Jesús se niega allí a hacer milagros. No quiere despertar admiración con hechos extraordinarios. Eso no sirve de nada si antes no hay admiración por lo ordinario, por las grandes preguntas que son las menos raras y que nadie se hace.
Ellos conocen a Jesús, le han visto desde chicos, han jugado, convivido con él ¿cómo asombrarse de su presencia? Si no se mira más allá de la punta de las narices y se cree que un conocimiento superficial puede atisbar las honduras de un ser humano ¡Tanto menos los de Dios!

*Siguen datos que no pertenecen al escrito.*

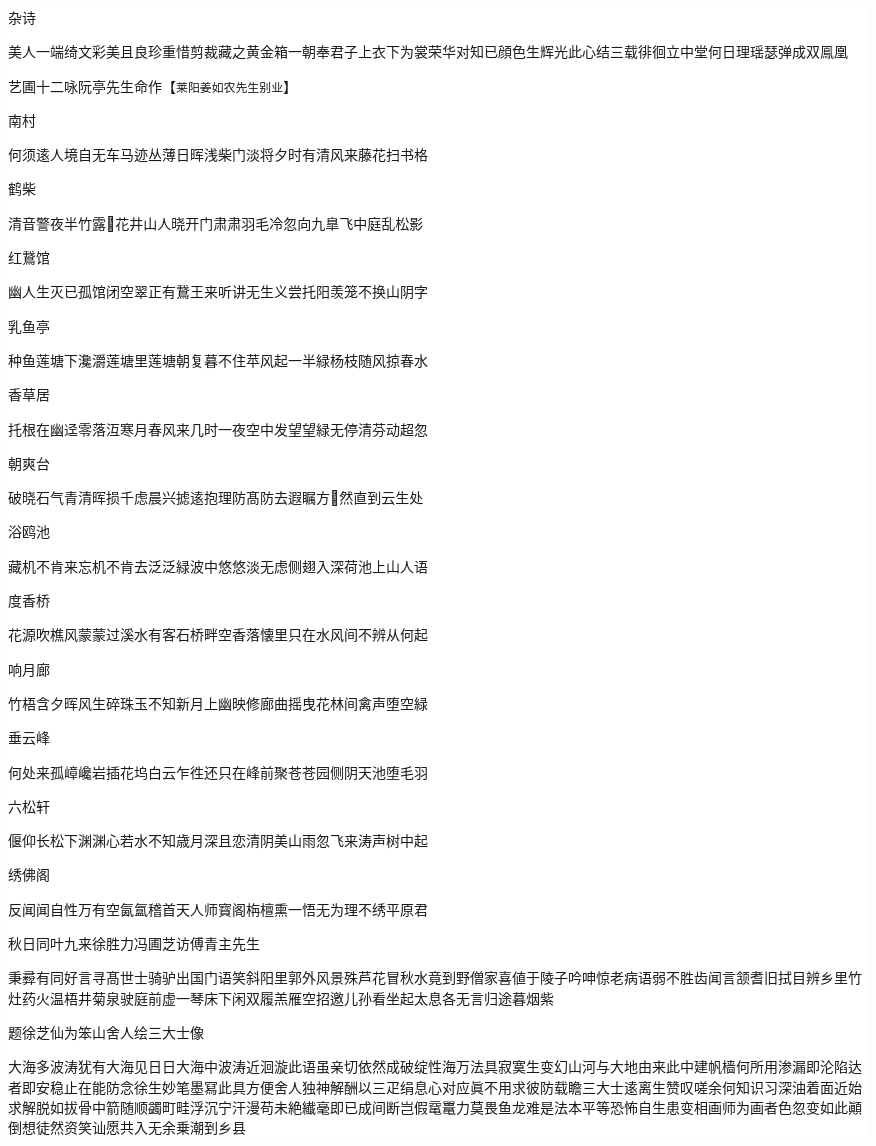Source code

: 杂诗  

美人一端绮文彩美且良珍重惜剪裁藏之黄金箱一朝奉君子上衣下为裳荣华对知已顔色生辉光此心结三载徘徊立中堂何日理瑶瑟弹成双鳯凰  

艺圃十二咏阮亭先生命作【`莱阳姜如农先生别业`】  

南村  

何须逺人境自无车马迹丛薄日晖浅柴门淡将夕时有清风来藤花扫书格  

鹤柴  

清音警夜半竹露花井山人晓开门肃肃羽毛冷忽向九臯飞中庭乱松影  

红鵞馆  

幽人生灭已孤馆闭空翠正有鵞王来听讲无生义尝托阳羡笼不换山阴字  

乳鱼亭  

种鱼莲塘下瀺灂莲塘里莲塘朝复暮不住苹风起一半緑杨枝随风掠春水  

香草居  

托根在幽迳零落沍寒月春风来几时一夜空中发望望緑无停清芬动超忽  

朝爽台  

破晓石气青清晖损千虑晨兴摅逺抱理防髙防去遐瞩方然直到云生处  

浴鸥池  

藏机不肯来忘机不肯去泛泛緑波中悠悠淡无虑侧翅入深荷池上山人语  

度香桥  

花源吹樵风蒙蒙过溪水有客石桥畔空香落懐里只在水风间不辨从何起  

响月廊  

竹梧含夕晖风生碎珠玉不知新月上幽映修廊曲摇曳花林间禽声堕空緑  

垂云峰  

何处来孤嶂巉岩插花坞白云乍徃还只在峰前聚苍苍园侧阴天池堕毛羽  

六松轩  

偃仰长松下渊渊心若水不知歳月深且恋清阴美山雨忽飞来涛声树中起  

绣佛阁  

反闻闻自性万有空氤氲稽首天人师寳阁栴檀熏一悟无为理不绣平原君  

秋日同叶九来徐胜力冯圃芝访傅青主先生  

秉彛有同好言寻髙世士骑驴出国门语笑斜阳里郭外风景殊芦花冒秋水竟到野僧家喜値于陵子吟呻惊老病语弱不胜齿闻言颔耆旧拭目辨乡里竹灶药火温梧井菊泉驶庭前虚一琴床下闲双履羔雁空招邀儿孙看坐起太息各无言归途暮烟紫  

题徐芝仙为笨山舍人绘三大士像  

大海多波涛犹有大海见日日大海中波涛近洄漩此语虽亲切依然成破绽性海万法具寂寞生变幻山河与大地由来此中建帆樯何所用渗漏即沦陷达者即安稳止在能防念徐生妙笔墨冩此具方便舍人独神解酬以三疋绢息心对应眞不用求彼防载瞻三大士逺离生赞叹嗟余何知识习深油着面近始求解脱如拔骨中箭随顺蠲町畦浮沉宁汗漫苟未絶纎毫即已成间断岂假鼋鼍力莫畏鱼龙难是法本平等恐怖自生患变相画师为画者色忽变如此顚倒想徒然资笑讪愿共入无余乗潮到乡县  
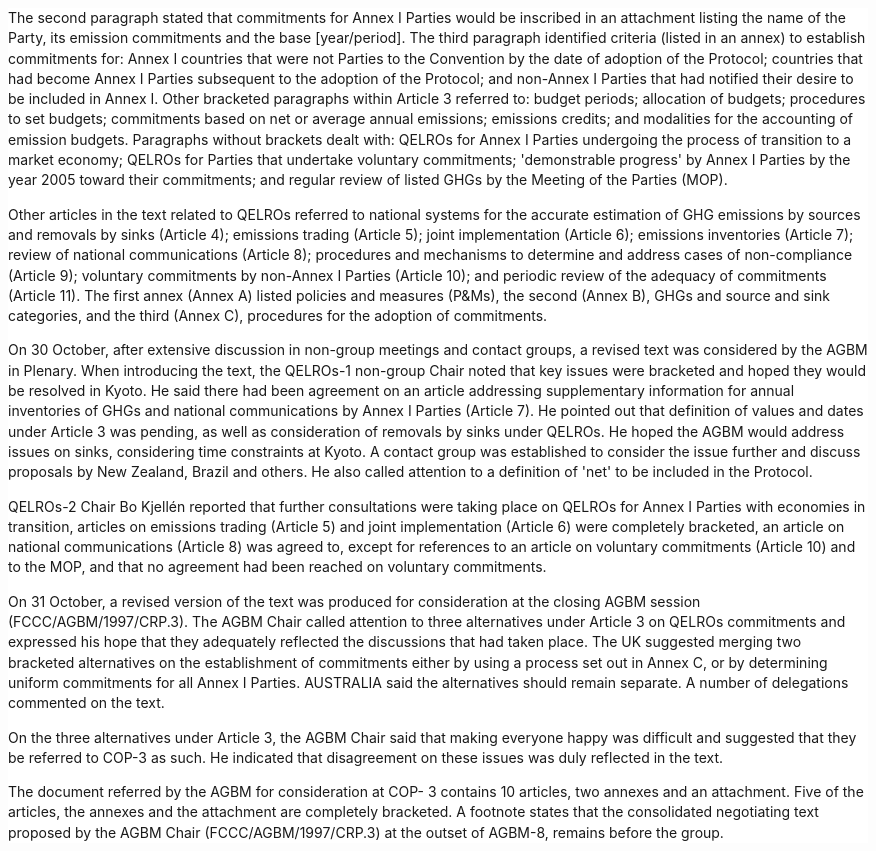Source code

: The second paragraph stated that commitments for Annex I  Parties would be inscribed in an attachment listing the  name of the Party, its emission commitments and the base  [year/period]. The third paragraph identified criteria  (listed in an annex) to establish commitments for: Annex I  countries that were not Parties to the Convention by the  date of adoption of the Protocol; countries that had become  Annex I Parties subsequent to the adoption of the Protocol;  and non-Annex I Parties that had notified their desire to  be included in Annex I. Other bracketed paragraphs within  Article 3 referred to: budget periods; allocation of  budgets; procedures to set budgets; commitments based on  net or average annual emissions; emissions credits; and  modalities for the accounting of emission budgets.  Paragraphs without brackets dealt with: QELROs for Annex I  Parties undergoing the process of transition to a market  economy; QELROs for Parties that undertake voluntary  commitments; 'demonstrable progress' by Annex I Parties by  the year 2005 toward their commitments; and regular review  of listed GHGs by the Meeting of the Parties (MOP).

Other articles in the text related to QELROs referred to  national systems for the accurate estimation of GHG  emissions by sources and removals by sinks (Article 4);  emissions trading (Article 5); joint implementation  (Article 6); emissions inventories (Article 7); review of  national communications (Article 8); procedures and  mechanisms to determine and address cases of non-compliance  (Article 9); voluntary commitments by non-Annex I Parties  (Article 10); and periodic review of the adequacy of  commitments (Article 11). The first annex (Annex A) listed  policies and measures (P&Ms), the second (Annex B), GHGs  and source and sink categories, and the third (Annex C),  procedures for the adoption of commitments.

On 30 October, after extensive discussion in non-group  meetings and contact groups, a revised text was considered  by the AGBM in Plenary. When introducing the text, the  QELROs-1 non-group Chair noted that key issues were  bracketed and hoped they would be resolved in Kyoto. He  said there had been agreement on an article addressing  supplementary information for annual inventories of GHGs  and national communications by Annex I Parties (Article 7).  He pointed out that definition of values and dates under  Article 3 was pending, as well as consideration of removals  by sinks under QELROs. He hoped the AGBM would address  issues on sinks, considering time constraints at Kyoto. A  contact group was established to consider the issue further  and discuss proposals by New Zealand, Brazil and others. He  also called attention to a definition of 'net' to be  included in the Protocol.

QELROs-2 Chair Bo Kjellén reported that further  consultations were taking place on QELROs for Annex I  Parties with economies in transition, articles on emissions  trading (Article 5) and joint implementation (Article 6)  were completely bracketed, an article on national  communications (Article 8) was agreed to, except for  references to an article on voluntary commitments (Article  10) and to the MOP, and that no agreement had been reached  on voluntary commitments.

On 31 October, a revised version of the text was produced  for consideration at the closing AGBM session  (FCCC/AGBM/1997/CRP.3). The AGBM Chair called attention to  three alternatives under Article 3 on QELROs commitments  and expressed his hope that they adequately reflected the  discussions that had taken place. The UK suggested merging  two bracketed alternatives on the establishment of  commitments either by using a process set out in Annex C,  or by determining uniform commitments for all Annex I  Parties. AUSTRALIA said the alternatives should remain  separate. A number of delegations commented on the text.

On the three alternatives under Article 3, the AGBM Chair  said that making everyone happy was difficult and suggested  that they be referred to COP-3 as such. He indicated that  disagreement on these issues was duly reflected in the  text.

The document referred by the AGBM for consideration at COP- 3 contains 10 articles, two annexes and an attachment. Five  of the articles, the annexes and the attachment are  completely bracketed. A footnote states that the  consolidated negotiating text proposed by the AGBM Chair  (FCCC/AGBM/1997/CRP.3) at the outset of AGBM-8, remains  before the group.
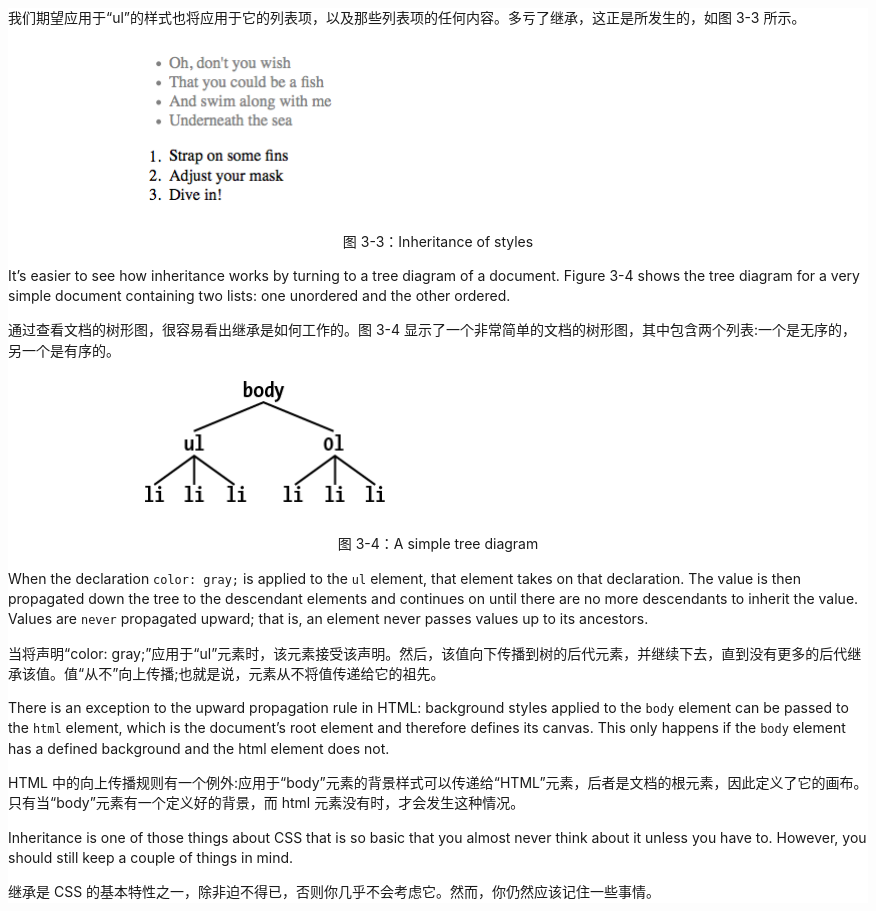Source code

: 我们期望应用于“ul”的样式也将应用于它的列表项，以及那些列表项的任何内容。多亏了继承，这正是所发生的，如图 3-3 所示。

<div style="margin: 0 auto; width: 70%;">
  <img src='./figures/figure3-3.png'/>
</div>
<p align="center">图 3-3：Inheritance of styles</p>

It’s easier to see how inheritance works by turning to a tree diagram of a document. Figure 3-4 shows the tree diagram for a very simple document containing two lists: one unordered and the other ordered.

通过查看文档的树形图，很容易看出继承是如何工作的。图 3-4 显示了一个非常简单的文档的树形图，其中包含两个列表:一个是无序的，另一个是有序的。

<div style="margin: 0 auto; width: 70%;">
  <img src='./figures/figure3-4.png'/>
</div>
<p align="center">图 3-4：A simple tree diagram</p>

When the declaration `color: gray;` is applied to the `ul` element, that element takes on that declaration. The value is then propagated down the tree to the descendant elements and continues on until there are no more descendants to inherit the value. Values are `never` propagated upward; that is, an element never passes values up to its ancestors.

当将声明“color: gray;”应用于“ul”元素时，该元素接受该声明。然后，该值向下传播到树的后代元素，并继续下去，直到没有更多的后代继承该值。值“从不”向上传播;也就是说，元素从不将值传递给它的祖先。

There is an exception to the upward propagation rule in HTML: background styles applied to the `body` element can be passed to the `html` element, which is the document’s root element and therefore defines its canvas. This only happens if the `body` element has a defined background and the html element does not.

HTML 中的向上传播规则有一个例外:应用于“body”元素的背景样式可以传递给“HTML”元素，后者是文档的根元素，因此定义了它的画布。只有当“body”元素有一个定义好的背景，而 html 元素没有时，才会发生这种情况。

Inheritance is one of those things about CSS that is so basic that you almost never think about it unless you have to. However, you should still keep a couple of things in mind.

继承是 CSS 的基本特性之一，除非迫不得已，否则你几乎不会考虑它。然而，你仍然应该记住一些事情。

Tengamos nosotros, cristianos, también, cuidado de acostumbrarnos a Cristo, de no asombrarnos más cada vez que nos acercamos a comulgar, al Sagrario, a la escucha de su Palabra, porque lo hacemos todos los domingo o todos los días. No nos habituemos a Su presencia en nuestros sagrarios. Admirémonos todos los días de estar vivos y en gracia y llamados a la eternidad. No dejemos de enmudecer de estupor cada vez que nos perdona y nos sonríe, de vivir el gozo de lo incomprensible que es el que Él -¡Dios!- esté embargado de amor por nosotros, de que nos haya cedido a Su Madre, de que haya muerto por mí. No: no nos acostumbremos. Porque si todos los días al despertar y al anochecer no nos volvemos asombrar en la oración, en la acción de gracias y nos habituamos a ser cristianos, y no redescubrimos todos los días la alegría, del llamado de la Buena Noticia, él no podrá hacer milagros, no nos podrá transformar.
“Y Jesús, pasando en medio de ellos, continuó su camino”.